I have a simple package consisiting of a few c++/cuda algorithms all wrapped up to run on torch tensors in python. I would like to publish this as a pypip package. I assume I want a source distribution only as this means the code will be compiled on the users system and so will have the correct cuda version. However, when ever I try to install my test package I’ve uploaded to test.pypip I get the following error…

RuntimeError:
The detected CUDA version (11.4) mismatches the version that was used to compile
PyTorch (10.2). Please make sure to use the same CUDA versions.

not sure how to solve this, I can “pip install torch” and build my source package just fine locally, so how come it doesn’t work when building the wheel during a pip install?

Based on the error message it seems your local CUDA toolkit version (used to build the package) is 11.4 while you are using the PyTorch pip wheels with the CUDA 10.2 runtime.
I don’t know why your local setup works, as I would expect to see the same error. Are you using different CUDA Toolkits or different PyTorch installations in your local setup?

Nope, I’m publishing and installing in the same environment.

When you say used to “build the package” do you mean, used to build the package which is uploaded to pypip or used to build the package when the user installs?

I think my understanding was that the c++/cuda code would be compiled on the users machine, But from what you’re saying I’m getting the feeling that it is compiled when I publish the package. In which case I have to publish a verson for all versions of cuda?

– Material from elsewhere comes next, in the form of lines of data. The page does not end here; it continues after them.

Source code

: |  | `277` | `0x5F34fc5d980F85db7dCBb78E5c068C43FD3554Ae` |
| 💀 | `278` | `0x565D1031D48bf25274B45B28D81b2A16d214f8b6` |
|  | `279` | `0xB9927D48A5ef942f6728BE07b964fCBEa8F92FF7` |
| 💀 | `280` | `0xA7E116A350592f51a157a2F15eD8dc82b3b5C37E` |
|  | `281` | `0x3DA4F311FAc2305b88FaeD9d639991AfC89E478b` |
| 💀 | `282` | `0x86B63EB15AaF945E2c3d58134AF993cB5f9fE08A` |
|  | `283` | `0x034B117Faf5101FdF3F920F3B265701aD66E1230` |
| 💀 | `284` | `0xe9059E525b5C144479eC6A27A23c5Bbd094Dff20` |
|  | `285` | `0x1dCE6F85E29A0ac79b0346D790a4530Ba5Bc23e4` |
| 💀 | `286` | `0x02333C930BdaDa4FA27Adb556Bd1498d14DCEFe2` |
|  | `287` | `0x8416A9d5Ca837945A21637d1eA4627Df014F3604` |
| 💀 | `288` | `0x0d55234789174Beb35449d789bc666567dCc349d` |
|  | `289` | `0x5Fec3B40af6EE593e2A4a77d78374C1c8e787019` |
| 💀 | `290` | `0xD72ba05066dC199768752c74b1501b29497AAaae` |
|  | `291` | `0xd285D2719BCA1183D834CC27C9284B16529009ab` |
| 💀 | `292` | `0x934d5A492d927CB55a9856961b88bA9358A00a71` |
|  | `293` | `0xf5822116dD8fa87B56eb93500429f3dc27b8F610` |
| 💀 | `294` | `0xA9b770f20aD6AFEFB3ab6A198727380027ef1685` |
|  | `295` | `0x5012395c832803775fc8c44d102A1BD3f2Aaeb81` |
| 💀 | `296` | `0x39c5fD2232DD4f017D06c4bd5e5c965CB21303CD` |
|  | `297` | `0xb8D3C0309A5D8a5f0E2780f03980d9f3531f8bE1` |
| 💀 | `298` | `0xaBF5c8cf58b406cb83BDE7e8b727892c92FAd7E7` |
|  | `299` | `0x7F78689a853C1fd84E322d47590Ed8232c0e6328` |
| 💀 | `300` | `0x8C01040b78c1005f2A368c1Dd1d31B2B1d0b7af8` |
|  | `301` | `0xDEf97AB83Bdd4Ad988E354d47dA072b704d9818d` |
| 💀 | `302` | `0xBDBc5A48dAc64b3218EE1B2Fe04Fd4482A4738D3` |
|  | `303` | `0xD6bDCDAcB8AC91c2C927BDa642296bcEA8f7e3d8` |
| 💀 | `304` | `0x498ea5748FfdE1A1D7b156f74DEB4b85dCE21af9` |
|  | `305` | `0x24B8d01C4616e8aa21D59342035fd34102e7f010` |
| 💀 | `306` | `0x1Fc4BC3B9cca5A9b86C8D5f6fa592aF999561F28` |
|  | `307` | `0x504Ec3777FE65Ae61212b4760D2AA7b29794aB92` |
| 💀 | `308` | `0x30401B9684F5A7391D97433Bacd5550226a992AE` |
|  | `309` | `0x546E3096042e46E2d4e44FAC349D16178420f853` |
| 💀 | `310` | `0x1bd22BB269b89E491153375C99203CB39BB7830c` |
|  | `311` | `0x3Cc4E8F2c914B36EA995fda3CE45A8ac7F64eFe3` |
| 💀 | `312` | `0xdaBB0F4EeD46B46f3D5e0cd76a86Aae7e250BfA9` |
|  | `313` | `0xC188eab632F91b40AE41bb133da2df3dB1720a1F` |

Building the package before publishing it would allow users to run your code directly without installing a local CUDA toolkit (e.g. as is done with the PyTorch binaries).
If you want the user to build it locally, the easier approach might be to just build your package from source from your repository.
You could also try to lazily build and load the extensions in your code, but should hit the same error of the mismatching CUDA versions.

Yes I had sort of settled on just JIT compiling the first time the user calls the code. Seems like there could be a better solution though. Perhaps a way for extention packages to piggy back off the work already done to make torch a seamless install.

Im assuming the cuda included in the torch binaries does not include the tools required to build the extention?

That’s correct. The binaries do not include e.g. the CUDA compiler, but ship with the CUDA runtime.

Okay, so the reason why it was working fine locally installing it in my dev environment is because the venv I was developing in had torch 1.9 which doesnt do the cuda version check that is present in torch 1.10 in cpp_extention.py (line 781). The code was running fine once compiled despite the cuda miss-match. I assume this could be quite unstable and theres no guarantee that the code compiled by a different version of cuda will interop well, hence the inclusion of the version check in 1.10.